Like when you get so immersed in a project, writing, or even flying through the tasks of your job, you lose track of time and forget other things even exist.
More importantly, creative expression pulls you out of rumination and into the present.
Instead of sitting around mulling through thoughts, thinking about the past, worrying about the future, or feeling guilty for feeling down and "not appreciating your life" (which couldn't be further from the truth)...
Expression gives your mind something to do.
It's like giving a screaming, teething two-year-old something to chew on — or an anxious dog licking their paws a bone.
This is so effective because your brain literally shuts down the self-critical part (the “default mode network”) when you’re creating.
This is why you might feel more you after journaling, playing guitar, or rearranging your furniture than after scrolling mental health TikTok for three hours.
It's about creating versus consuming — you can't observe or think your way out of a depressive state. (Or at least, I sure can't.)...
But tapping into your power, experiencing your own energy, and getting your own wheels turning makes you feel more present, vibrant, and gets you participating in the world again.
3. Making something restores your agency
Depression whispers, “Nothing you do matters.”
Creation quietly argues back: “Actually, it does.”
When you make something — even something tiny or ugly or weird — you prove to your brain that you can affect the world. That you still exist in it. And you have things to say, contribute, create, and experience here.
How to Apply These Principles When You Feel too Tired to “Create” Anything
Let’s be honest: when you’re in that low place, “go make art” feels like telling a drowning person to go swim laps.
I get it.
So start smaller.
Try Micro-Expressions
Don’t overthink it. Expression doesn’t need to be artistic, or even "good" — it just needs to be yours.
Sing in your car, badly. Or the shower, or in your apartment, wherever you can.
Write a sentence about how you actually feel — not how you should feel. And if you get some momentum, keep going until you've emptied your brain.
Cook something colorful.
Color something not colorful. I've been using this monochrome coloring book — you only need 1 color (black) and it really takes the extra mental work out of coloring. I get lost in it. (As an Amazon Associate, I earn from qualifying purchases at no extra cost to you.)
Take a photo that captures your mood.
Get one of those adult-level Paint by Numbers to have handy, or a coloring book with some fun markers or gel pens.
Move around in your bed with light stretches.

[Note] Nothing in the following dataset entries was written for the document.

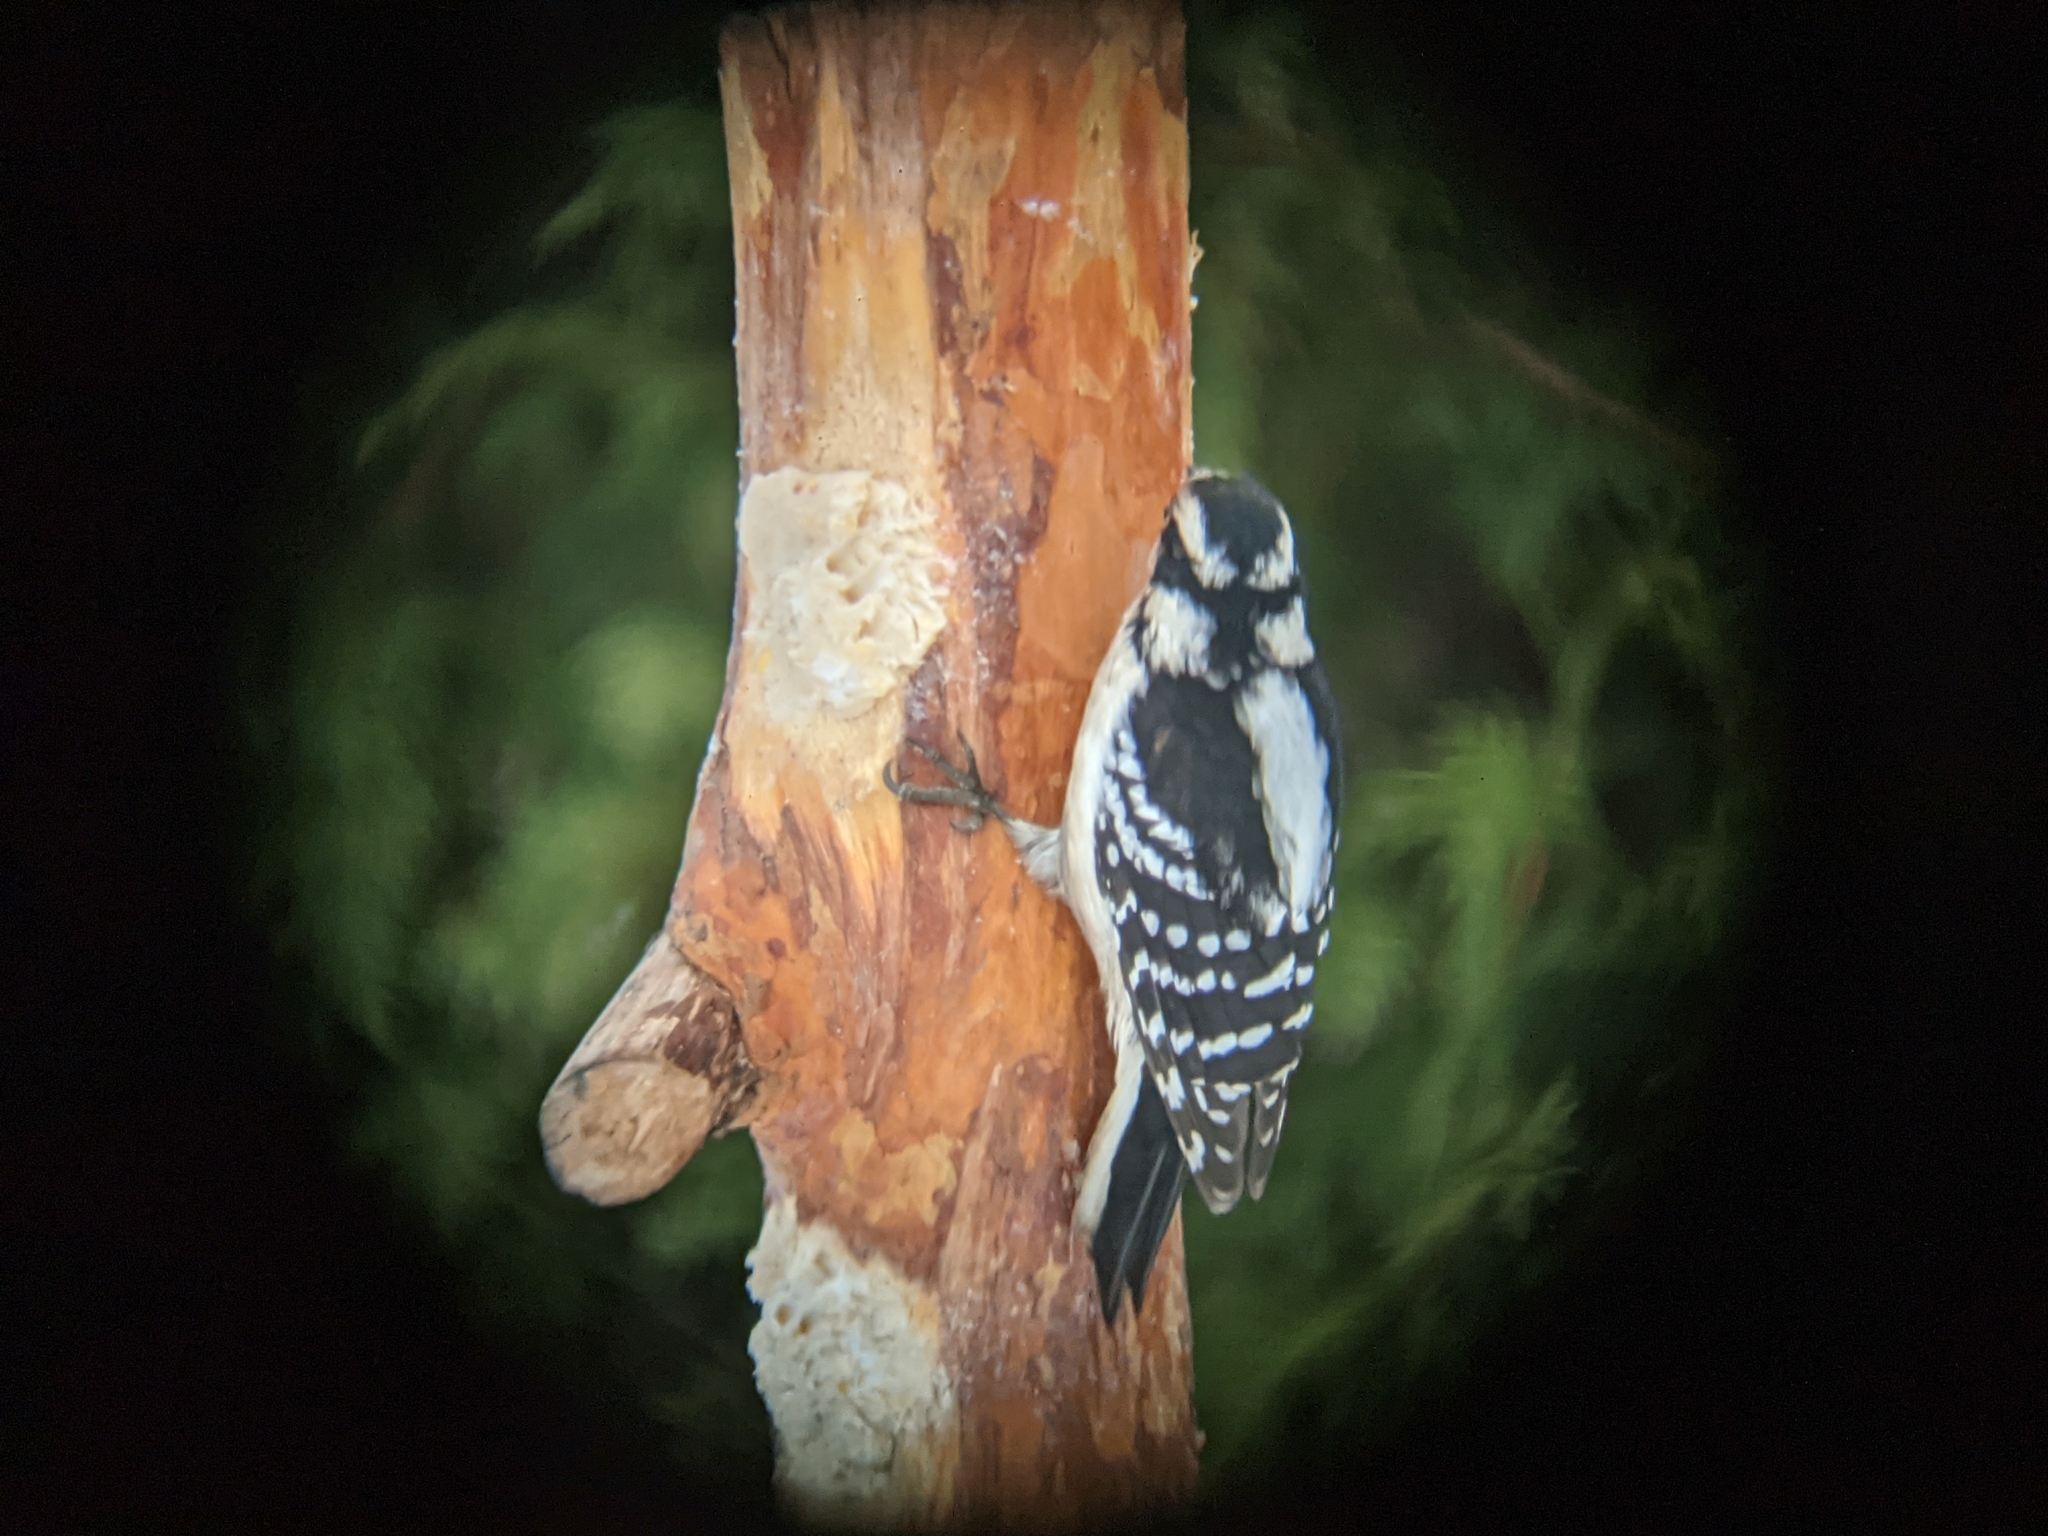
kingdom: Animalia
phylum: Chordata
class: Aves
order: Piciformes
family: Picidae
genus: Dryobates
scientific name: Dryobates pubescens
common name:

The point isn’t to make something good. It’s to make something move. It's all about the process of creation, not the end product.
Swap “Fixing” for “Making”
When you catch yourself trying to fix your mood (“Why can’t I just be happy?” "What's wrong with me?"), shift toward making something instead.
You can’t force happiness, but you can create movement — and movement invites light into your mind and your life.
Create Connection
Expression doesn’t have to be solitary. Send the photo, share the doodle, tell someone the truth about your day.
When you share what’s real, even imperfectly, it breaks the seal of isolation. That’s creation too.
Final Thoughts
Expression doesn’t erase depression — it gives it somewhere to go.
And often, what we create in those dark, honest moments becomes proof that we were still here.
So it seems the opposite of depression isn’t happiness after all. Maybe it’s finally letting what’s inside of you come up for air.
I also highly recommend therapy, and in some cases, medication can help. I currently have an amazing therapist and psychologist who help me manage my medications. And I've been through a lot of different therapists, psychologists, and medications — they're all wildly different. Don't give up on finding what works for you.
But if all you do today is scribble a note in your journal, that's enough. You're not alone, and I send you my love.